Figure 2.

Macrophage EPO signaling regulates resolution of E. coli-initiated infections. For (A–E), EPO-C, and EPOR-cKO mice were inoculated with 1 × 10⁵ c.f.u. E. coli (n = 5 for each group at each time point), (A) Time course of peritoneal PMN numbers and resolution indices (n = 5). (B): Bacterial titers of peritoneal lavage fluids at 24 hrs (n = 5). (C) Changes in body temperatures expressed as mean of Δ°C (temperature at 24 h–temperature at 0 h, n = 5). (D) Percentage of apoptotic peritoneal leukocytes at 24 h (n = 5). (E) Inflammatory cytokines in peritoneal lavage fluids at 24 h (n = 3). For (F–J), WT mice were inoculated with 1 × 10⁵ c.f.u.
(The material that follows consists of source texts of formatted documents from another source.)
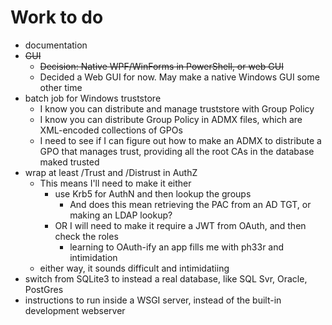 # Work to do

* documentation
* ~~GUI~~ 
    * ~~Decision: Native WPF/WinForms in PowerShell, or web GUI~~
    * Decided a Web GUI for now. May make a native Windows GUI some other time
* batch job for Windows truststore
    * I know you can distribute and manage truststore with Group Policy
    * I know you can distribute Group Policy in ADMX files, which are XML-encoded collections of GPOs
    * I need to see if I can figure out how to make an ADMX to distribute a GPO that manages trust, providing all the root CAs in the database maked trusted
* wrap at least /Trust and /Distrust in AuthZ
    * This means I'll need to make it either 
        * use Krb5 for AuthN and then lookup the groups
            * And does this mean retrieving the PAC from an AD TGT, or making an LDAP lookup? 
        * OR I will need to make it require a JWT from OAuth, and then check the roles
            * learning to OAuth-ify an app fills me with ph33r and intimidation
    * either way, it sounds difficult and intimidatiing
* switch from SQLite3 to instead a real database, like SQL Svr, Oracle, PostGres
* instructions to run inside a WSGI server, instead of the built-in development webserver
E. coli (n = 5 for each group at each time point) together with rhEPO (5,000 IU/kg) or PBS. (F) Time course of peritoneal PMN numbers and resolution indices (n = 5). (G) Bacterial titers of peritoneal lavage fluids at 24 hrs (n = 5). (H) Percentage of apoptotic peritoneal leukocytes at 24 hrs (n = 5). (I) Changes in body temperatures of (n = 5). (J) Inflammatory cytokines in peritoneal lavage fluids at 24 hrs (n = 3). (K) Percent survival of E. coli (5 × 10⁷ c.f.u.) inoculated WT mice alone or with 5,000 IU/kg of rhEPO (n = 14 for each group). (L) Percent survival of E. coli (5 × 10⁷ c.f.u.) inoculated EPO-C and EPOR-cKO mice (n = 14 for each group). For M-N, WT mice were inoculated with 1 × 10⁵ c.f.u. E. coli, 12 hours after infection, mice were treated with rhEPO (5,000 IU/kg) or PBS (n = 5 for each group), and 12 hours after rhEPO treatment, mice were sacrificed for measurement. (M) Peritoneal PMN numbers (n = 5). (N) Bacterial titers of peritoneal lavage fluids (n = 5). Data are representative of at least two independent experiments. Results were expressed as mean ± SEM. *P < 0.05, **P < 0.01, and ****P < 0.0001. Statistics: unpaired two-tailed Student’s t-test (B, D, H, M, N), one-way ANOVA with Tukey’s post hoc test for multiple comparisons (C, E, G, I, J) or Log-Rank test (K, L).